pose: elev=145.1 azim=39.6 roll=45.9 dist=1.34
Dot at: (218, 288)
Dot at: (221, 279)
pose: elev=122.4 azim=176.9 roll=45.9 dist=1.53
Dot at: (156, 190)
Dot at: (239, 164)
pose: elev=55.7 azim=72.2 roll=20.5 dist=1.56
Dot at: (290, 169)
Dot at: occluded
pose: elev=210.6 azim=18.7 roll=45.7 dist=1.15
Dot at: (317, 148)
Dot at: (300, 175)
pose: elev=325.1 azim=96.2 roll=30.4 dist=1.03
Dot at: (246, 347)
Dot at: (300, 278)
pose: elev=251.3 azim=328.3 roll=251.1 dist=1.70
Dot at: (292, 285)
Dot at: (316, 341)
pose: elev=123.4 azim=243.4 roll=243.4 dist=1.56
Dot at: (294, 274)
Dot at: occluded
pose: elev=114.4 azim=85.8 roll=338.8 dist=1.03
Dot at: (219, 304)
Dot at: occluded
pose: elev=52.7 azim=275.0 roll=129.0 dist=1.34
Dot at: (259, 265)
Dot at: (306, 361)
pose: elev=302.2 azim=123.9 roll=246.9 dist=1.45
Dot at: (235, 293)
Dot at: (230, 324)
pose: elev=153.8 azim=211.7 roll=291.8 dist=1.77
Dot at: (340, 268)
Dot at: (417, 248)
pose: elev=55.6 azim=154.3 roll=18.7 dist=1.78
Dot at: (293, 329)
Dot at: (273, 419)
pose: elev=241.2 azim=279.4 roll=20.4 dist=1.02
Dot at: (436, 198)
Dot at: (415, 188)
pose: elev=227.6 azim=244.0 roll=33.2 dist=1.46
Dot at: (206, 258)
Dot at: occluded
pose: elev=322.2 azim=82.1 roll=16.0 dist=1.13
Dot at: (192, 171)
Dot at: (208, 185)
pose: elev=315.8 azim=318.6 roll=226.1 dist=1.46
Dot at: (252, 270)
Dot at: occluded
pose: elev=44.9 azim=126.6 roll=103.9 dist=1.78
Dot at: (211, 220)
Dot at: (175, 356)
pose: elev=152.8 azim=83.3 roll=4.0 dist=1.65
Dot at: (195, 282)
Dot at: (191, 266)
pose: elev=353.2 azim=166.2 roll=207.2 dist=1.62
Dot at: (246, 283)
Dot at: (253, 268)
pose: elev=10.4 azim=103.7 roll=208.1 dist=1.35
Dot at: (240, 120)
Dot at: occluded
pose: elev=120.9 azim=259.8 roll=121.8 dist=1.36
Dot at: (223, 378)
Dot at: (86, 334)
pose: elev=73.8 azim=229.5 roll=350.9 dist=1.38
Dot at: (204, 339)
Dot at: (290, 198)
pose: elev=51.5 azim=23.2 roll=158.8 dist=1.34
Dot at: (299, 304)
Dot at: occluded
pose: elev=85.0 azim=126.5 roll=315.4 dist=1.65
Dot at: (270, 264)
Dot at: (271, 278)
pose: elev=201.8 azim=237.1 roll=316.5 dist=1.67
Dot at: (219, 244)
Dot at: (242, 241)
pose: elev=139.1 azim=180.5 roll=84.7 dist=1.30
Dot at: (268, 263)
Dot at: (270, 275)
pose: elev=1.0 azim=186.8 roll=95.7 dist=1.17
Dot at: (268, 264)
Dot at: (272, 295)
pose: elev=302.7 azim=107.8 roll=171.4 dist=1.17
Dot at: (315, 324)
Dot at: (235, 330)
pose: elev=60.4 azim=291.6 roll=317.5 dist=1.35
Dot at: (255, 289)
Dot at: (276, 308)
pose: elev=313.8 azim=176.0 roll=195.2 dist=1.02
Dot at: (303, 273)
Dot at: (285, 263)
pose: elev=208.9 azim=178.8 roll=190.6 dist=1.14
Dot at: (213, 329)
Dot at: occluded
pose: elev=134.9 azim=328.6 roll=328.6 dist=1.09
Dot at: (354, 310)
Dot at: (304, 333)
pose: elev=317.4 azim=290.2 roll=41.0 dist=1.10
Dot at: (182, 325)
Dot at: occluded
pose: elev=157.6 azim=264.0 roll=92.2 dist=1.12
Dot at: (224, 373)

_Do this_
Please convert every line of the listing above into a Markdown table with the columns "Row" and "Line," numbering the rows and leaving out blank lines.

_Task output_
| Row | Line |
|---|---|
| 1 | pose: elev=145.1 azim=39.6 roll=45.9 dist=1.34 |
| 2 | Dot at: (218, 288) |
| 3 | Dot at: (221, 279) |
| 4 | pose: elev=122.4 azim=176.9 roll=45.9 dist=1.53 |
| 5 | Dot at: (156, 190) |
| 6 | Dot at: (239, 164) |
| 7 | pose: elev=55.7 azim=72.2 roll=20.5 dist=1.56 |
| 8 | Dot at: (290, 169) |
| 9 | Dot at: occluded |
| 10 | pose: elev=210.6 azim=18.7 roll=45.7 dist=1.15 |
| 11 | Dot at: (317, 148) |
| 12 | Dot at: (300, 175) |
| 13 | pose: elev=325.1 azim=96.2 roll=30.4 dist=1.03 |
| 14 | Dot at: (246, 347) |
| 15 | Dot at: (300, 278) |
| 16 | pose: elev=251.3 azim=328.3 roll=251.1 dist=1.70 |
| 17 | Dot at: (292, 285) |
| 18 | Dot at: (316, 341) |
| 19 | pose: elev=123.4 azim=243.4 roll=243.4 dist=1.56 |
| 20 | Dot at: (294, 274) |
| 21 | Dot at: occluded |
| 22 | pose: elev=114.4 azim=85.8 roll=338.8 dist=1.03 |
| 23 | Dot at: (219, 304) |
| 24 | Dot at: occluded |
| 25 | pose: elev=52.7 azim=275.0 roll=129.0 dist=1.34 |
| 26 | Dot at: (259, 265) |
| 27 | Dot at: (306, 361) |
| 28 | pose: elev=302.2 azim=123.9 roll=246.9 dist=1.45 |
| 29 | Dot at: (235, 293) |
| 30 | Dot at: (230, 324) |
| 31 | pose: elev=153.8 azim=211.7 roll=291.8 dist=1.77 |
| 32 | Dot at: (340, 268) |
| 33 | Dot at: (417, 248) |
| 34 | pose: elev=55.6 azim=154.3 roll=18.7 dist=1.78 |
| 35 | Dot at: (293, 329) |
| 36 | Dot at: (273, 419) |
| 37 | pose: elev=241.2 azim=279.4 roll=20.4 dist=1.02 |
| 38 | Dot at: (436, 198) |
| 39 | Dot at: (415, 188) |
| 40 | pose: elev=227.6 azim=244.0 roll=33.2 dist=1.46 |
| 41 | Dot at: (206, 258) |
| 42 | Dot at: occluded |
| 43 | pose: elev=322.2 azim=82.1 roll=16.0 dist=1.13 |
| 44 | Dot at: (192, 171) |
| 45 | Dot at: (208, 185) |
| 46 | pose: elev=315.8 azim=318.6 roll=226.1 dist=1.46 |
| 47 | Dot at: (252, 270) |
| 48 | Dot at: occluded |
| 49 | pose: elev=44.9 azim=126.6 roll=103.9 dist=1.78 |
| 50 | Dot at: (211, 220) |
| 51 | Dot at: (175, 356) |
| 52 | pose: elev=152.8 azim=83.3 roll=4.0 dist=1.65 |
| 53 | Dot at: (195, 282) |
| 54 | Dot at: (191, 266) |
| 55 | pose: elev=353.2 azim=166.2 roll=207.2 dist=1.62 |
| 56 | Dot at: (246, 283) |
| 57 | Dot at: (253, 268) |
| 58 | pose: elev=10.4 azim=103.7 roll=208.1 dist=1.35 |
| 59 | Dot at: (240, 120) |
| 60 | Dot at: occluded |
| 61 | pose: elev=120.9 azim=259.8 roll=121.8 dist=1.36 |
| 62 | Dot at: (223, 378) |
| 63 | Dot at: (86, 334) |
| 64 | pose: elev=73.8 azim=229.5 roll=350.9 dist=1.38 |
| 65 | Dot at: (204, 339) |
| 66 | Dot at: (290, 198) |
| 67 | pose: elev=51.5 azim=23.2 roll=158.8 dist=1.34 |
| 68 | Dot at: (299, 304) |
| 69 | Dot at: occluded |
| 70 | pose: elev=85.0 azim=126.5 roll=315.4 dist=1.65 |
| 71 | Dot at: (270, 264) |
| 72 | Dot at: (271, 278) |
| 73 | pose: elev=201.8 azim=237.1 roll=316.5 dist=1.67 |
| 74 | Dot at: (219, 244) |
| 75 | Dot at: (242, 241) |
| 76 | pose: elev=139.1 azim=180.5 roll=84.7 dist=1.30 |
| 77 | Dot at: (268, 263) |
| 78 | Dot at: (270, 275) |
| 79 | pose: elev=1.0 azim=186.8 roll=95.7 dist=1.17 |
| 80 | Dot at: (268, 264) |
| 81 | Dot at: (272, 295) |
| 82 | pose: elev=302.7 azim=107.8 roll=171.4 dist=1.17 |
| 83 | Dot at: (315, 324) |
| 84 | Dot at: (235, 330) |
| 85 | pose: elev=60.4 azim=291.6 roll=317.5 dist=1.35 |
| 86 | Dot at: (255, 289) |
| 87 | Dot at: (276, 308) |
| 88 | pose: elev=313.8 azim=176.0 roll=195.2 dist=1.02 |
| 89 | Dot at: (303, 273) |
| 90 | Dot at: (285, 263) |
| 91 | pose: elev=208.9 azim=178.8 roll=190.6 dist=1.14 |
| 92 | Dot at: (213, 329) |
| 93 | Dot at: occluded |
| 94 | pose: elev=134.9 azim=328.6 roll=328.6 dist=1.09 |
| 95 | Dot at: (354, 310) |
| 96 | Dot at: (304, 333) |
| 97 | pose: elev=317.4 azim=290.2 roll=41.0 dist=1.10 |
| 98 | Dot at: (182, 325) |
| 99 | Dot at: occluded |
| 100 | pose: elev=157.6 azim=264.0 roll=92.2 dist=1.12 |
| 101 | Dot at: (224, 373) |